A consumers' group records the times that 120 randomly chosen services are late at arbitrary points along their routes, and finds that 79 of the services are less than two minutes late, 25 of the services are between two and five minutes late, and 16 are more than five minutes late.

The consumers' group performs a Chi-squared goodness-of-fit test of (H₀: the bus company's percentages are correct) against (H₁: the bus company's percentages are incorrect).

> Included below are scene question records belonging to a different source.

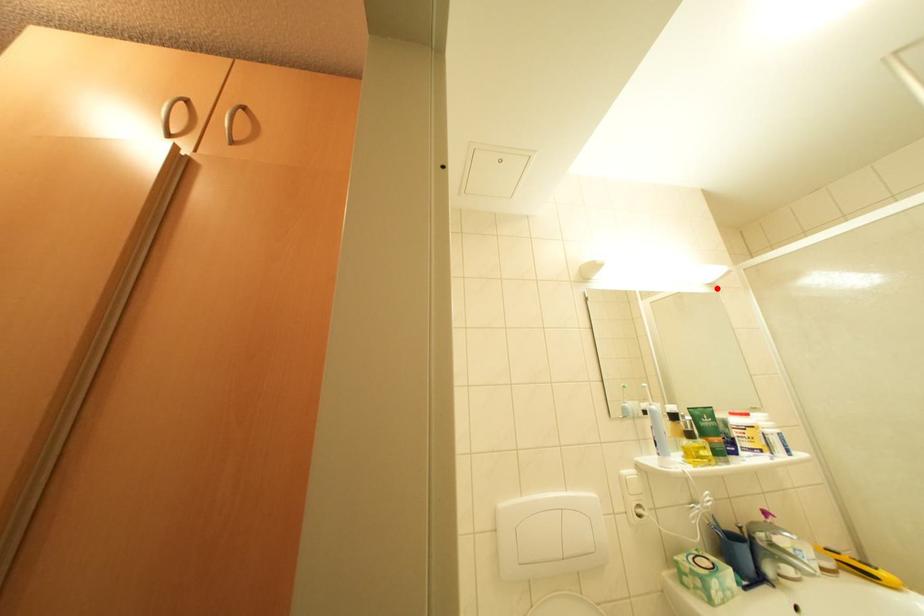
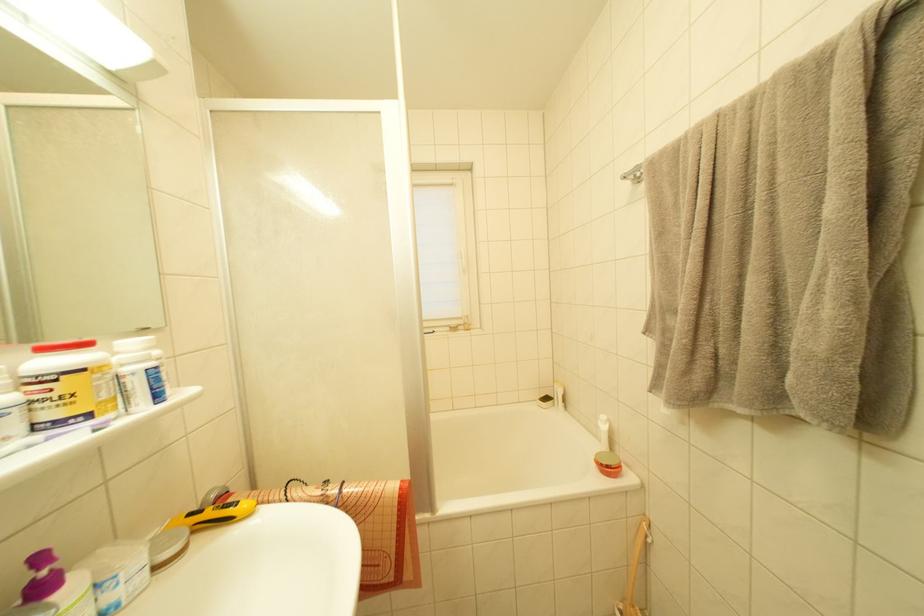
Find the pixel in the second image that matches the highlighted location in the first image.

(127, 84)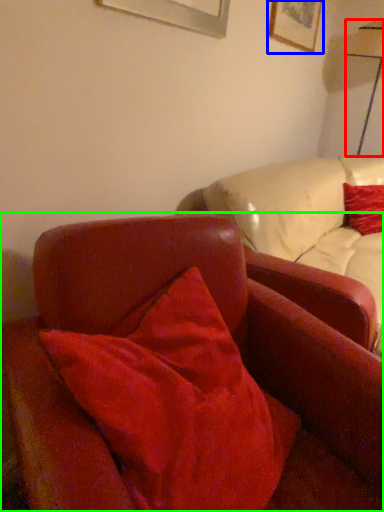
Question: Estimate the real-world distances between objects in this image. Which object is closer to table lamp (highlighted by a red box), picture frame (highlighted by a blue box) or chair (highlighted by a green box)?

Choices:
 (A) picture frame
 (B) chair

Answer: (A)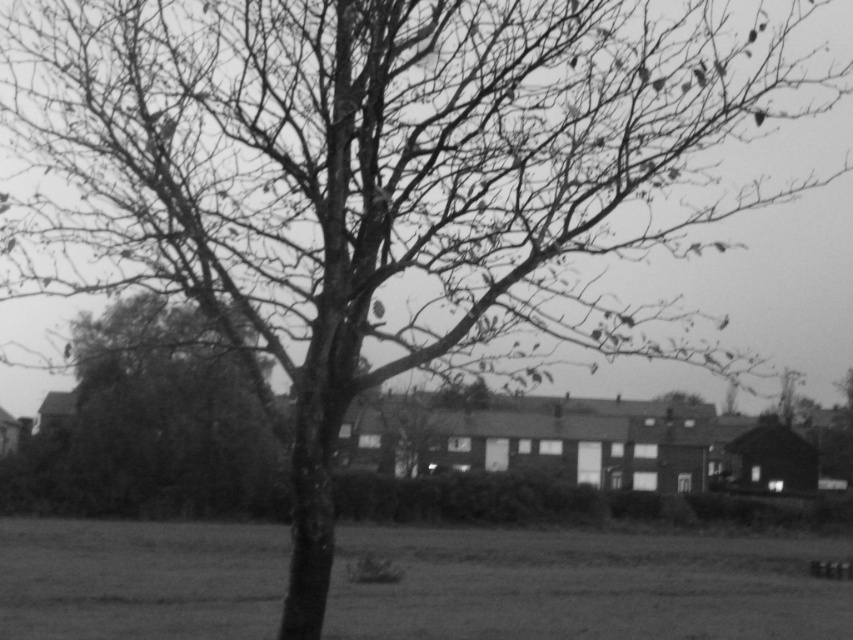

What is the numerical value of the test statistic?

Answer 1

Category	Observed Frequency (O)	Proportion, p	Expected Frequency (E)	(O-E)²/E
Less than 2 min	79	0.70	120 * 0.7 = 84	(79 - 84)²/84 = 0.2976
2 to 5 min	25	0.20	120 * 0.2 = 24	(25 - 24)²/24 = 0.0417
More than 5 min	16	0.10	120 * 0.1 = 12	(16 - 12)²/12 = 1.3333
Total	120	1.00	120	1.6726

Null and Alternative hypothesis:

Ho: The bus company's percentages are correct.

H1: The bus company's percentages are incorrect.

Test statistic:

χ² = ∑ ((O-E)²/E) = 1.6726

df = n-1 = 2

p-value = CHISQ.DIST.RT(1.6726, 2) = 0.4333

Decision:

p-value > 0.05, Do not reject the null hypothesis.